▸ Directives
- 1) Retype a passage from the forum reply on file locking below. Begin at the words that include "gordan@xxxxxxxxxx · Wed, 21" and stop after "to implement this.".
- 2) Translate this sentence from the forum reply on file locking below into Spanish: "I don't believe separate lock/metadata servers were ever proposed."

▸ Provided text
——
Re: Improving real world performance by moving files closer to their target workloads

gordan@xxxxxxxxxx · Wed, 21 May 2008 16:34:02 +0100 (BST)

On Wed, 21 May 2008, Luke McGregor wrote:

I think i misunderstood the way you were proposing implementing a quorum. I
thought there was no state data stored.

What exactly are you referring to as "state data"?

Let me just confirm how you were proposing to implement this.

[numbers added for later reference]

1
- (client) A node requests a write to a specific file and broadcasts this to
the network

2
- (server) the server checks that no other nodes are claiming a lock on that
file and replies accordingly if file was lockable the server locks it

Which server would this be? IIRC, every lock would need be noted on at 
least 50%+1 server.

3
- (client) The node then waits for 50% + 1 node to respond and say that they
can write.

4
- (client) The node writes the file

5
- (client) The node broadcasts a file completed message.

6
- (server) Updates its locking database to free that file

Does this look correct?

I think so, but I am not entirely clear WRT whether you are talking about 
1 type of server or a seprate server "class" for lock servers. I don't 
believe separate lock/metadata servers were ever proposed.

I'm not entirely sure if it would be better to store a copy of all the 
locks on all the nodes, or whether the locks should only be stored on the 
nodes that have a copy of the file. The latter would make more sense, but 
it would make the "quorum" consist of only the nodes that have a copy of 
the file, not all the nodes in the cluster. The problem with this is that 
a list of all the nodes in the cluster is fixed (or can be reasonably 
fixed), whereas in a system where files are replicating/migrating/expiring 
toward the nodes that use them most heavily, maintianing the list of nodes 
that have any one file would become difficult.

If so i have a few questions.

Is there any information stored by nodes on who is writing the file?

At the moment?
Not sure about unify (presumed to be the node that has the file).
In AFR, the first server in the list is the "lock server".
——
▸ Raw data
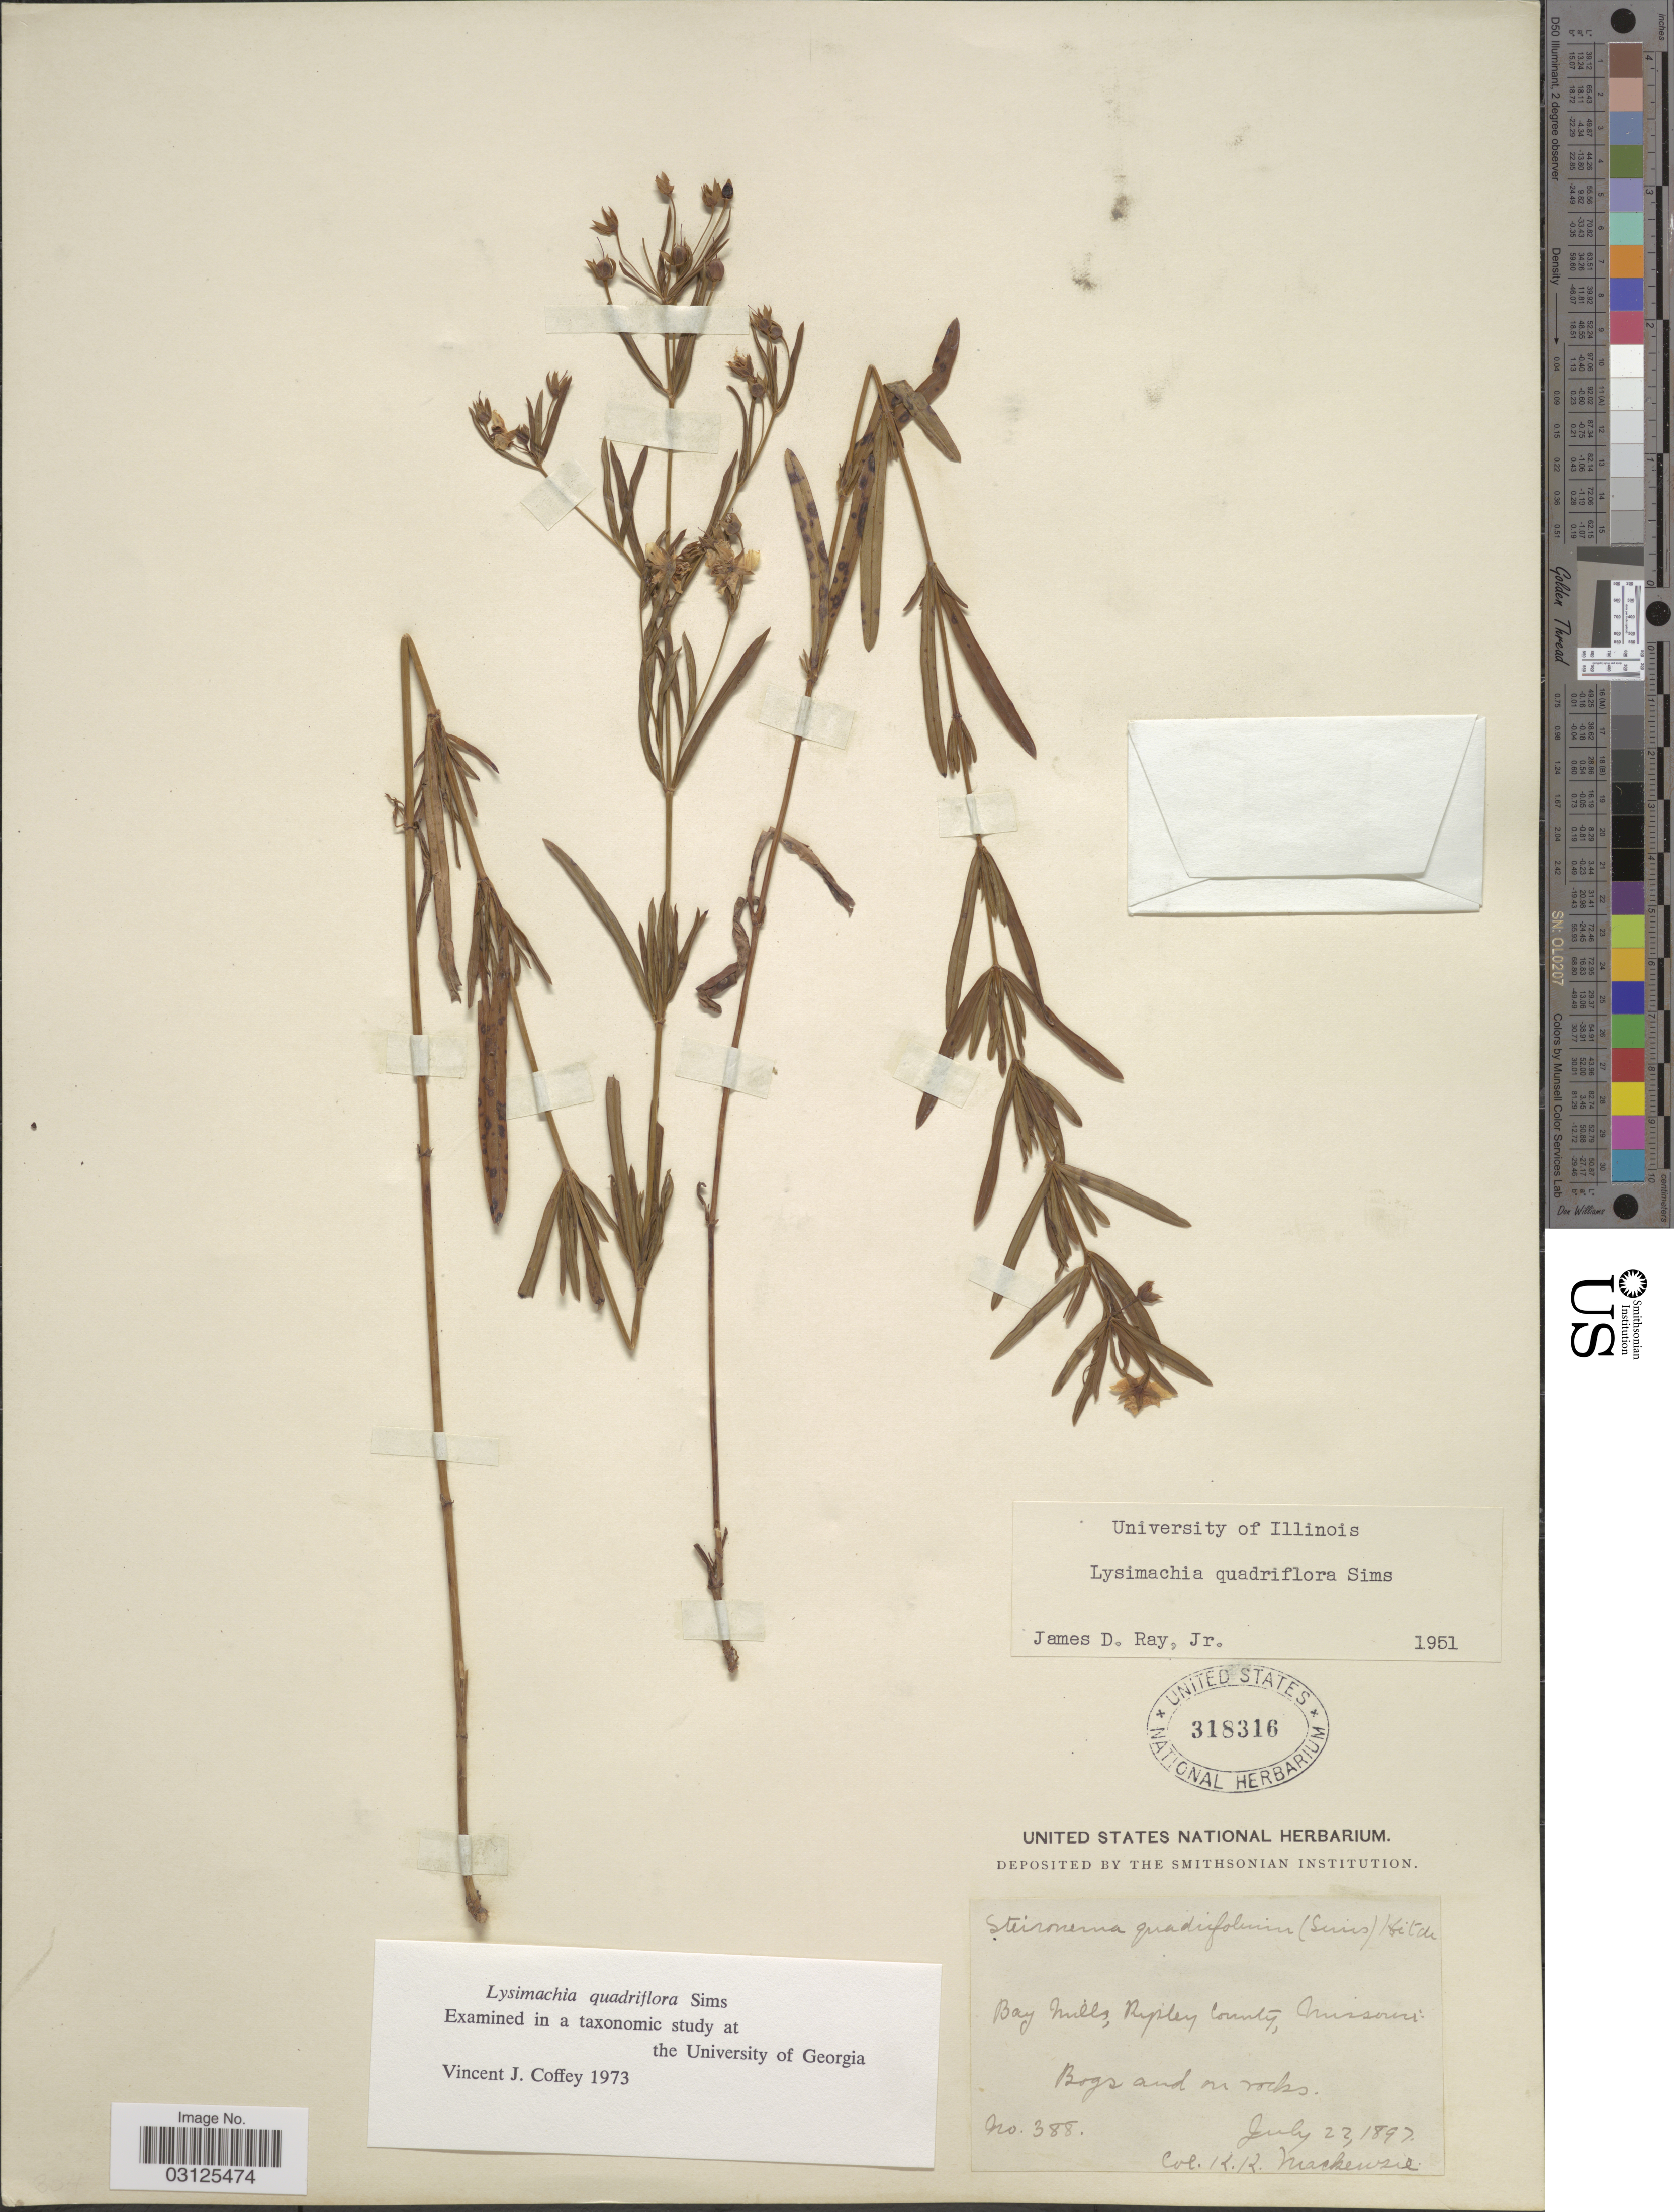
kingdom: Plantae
——
▸ Answers to the problems
- 1)
gordan@xxxxxxxxxx · Wed, 21 May 2008 16:34:02 +0100 (BST)

On Wed, 21 May 2008, Luke McGregor wrote:

I think i misunderstood the way you were proposing implementing a quorum. I
thought there was no state data stored.

What exactly are you referring to as "state data"?

Let me just confirm how you were proposing to implement this.

- 2) No creo que alguna vez se hayan propuesto servidores separados de bloqueo/metadatos.